## Document section

********

OnlineEvaluation (clrc1.0)

Overview

Package

Class

Tree

Index

Help

PREV CLASS NEXT CLASS

FRAMES NO FRAMES

SUMMARY: NESTED | FIELD | CONSTR | METHOD

DETAIL: FIELD | CONSTR | METHOD

evaluationMethods
Class OnlineEvaluation

java.lang.Object
  |
  +--evaluationMethods.OnlineEvaluation

public class OnlineEvaluation
extends java.lang.Object

Class for evaluating machine learning models in the online setting.

-------------------------------------------------------------------

General options when evaluating a learning scheme from the command-line:

-t filename
Name of the file with the training data. (required)

-T filename
Name of the file with the test data. This will be joined to the training data for the online test. (optional: if not specified then the training file will just be used)

-c index
Index of the class attribute (1, 2, ...; default: last).

-S gapSize
Switch to slow teacher with fixed gap (lag) size

-L gapSize
Switch to lazy teacher with fixed gap size

-x number
The number of folds for the cross-validation (default: 10).

-s seed
Random number seed for the cross-validation (default: 1).

********

## Complete the following
1. Translate the sentence "This will be joined to the training data for the online test." from the OnlineEvaluation class documentation into German.
2. Carry on the OnlineEvaluation class documentation past its last command-line option, matching the format of the entries.

********

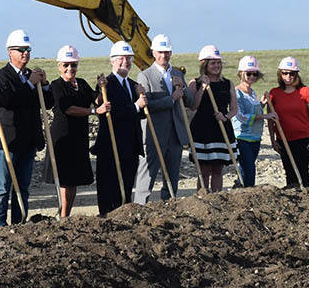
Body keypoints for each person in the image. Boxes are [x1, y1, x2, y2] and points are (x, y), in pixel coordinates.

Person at [0, 28, 48, 226]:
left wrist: (44, 84)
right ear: (10, 52)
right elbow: (8, 100)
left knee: (23, 187)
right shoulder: (2, 75)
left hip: (28, 141)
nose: (25, 53)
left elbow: (46, 103)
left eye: (28, 50)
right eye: (20, 49)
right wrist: (31, 85)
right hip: (9, 141)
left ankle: (19, 222)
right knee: (2, 188)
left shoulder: (31, 75)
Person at [134, 33, 195, 203]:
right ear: (153, 53)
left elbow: (189, 102)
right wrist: (172, 99)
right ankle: (140, 207)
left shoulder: (177, 74)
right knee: (147, 177)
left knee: (172, 177)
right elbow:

********

## Results
1. Dies wird für den Online-Test mit den Trainingsdaten zusammengeführt.

2.
-m filename
The name of a file containing a cost matrix.

-l filename
Loads classifier from the given file.

-d filename
Saves classifier built from the training data into the given file.

-v
Outputs no statistics for the training data.

-o
Outputs statistics only, not the classifier.

-i
Outputs information-retrieval statistics per class.

-k
Outputs information-theoretic statistics.

-p range
Outputs predictions for test instances, along with the attributes in the specified range (and nothing else). Use '-p 0' if no attributes are desired.

-b numberOfBins
Sets the number of bins to create for the calibration of the probabilities (default 10)
-r
Outputs cumulative margin distribution (and nothing else).

-g
Only for classifiers that implement "Graphable." Outputs the graph representation of the classifier (and nothing else).

-n significance level
Specifies the significance level to be used in the online setting.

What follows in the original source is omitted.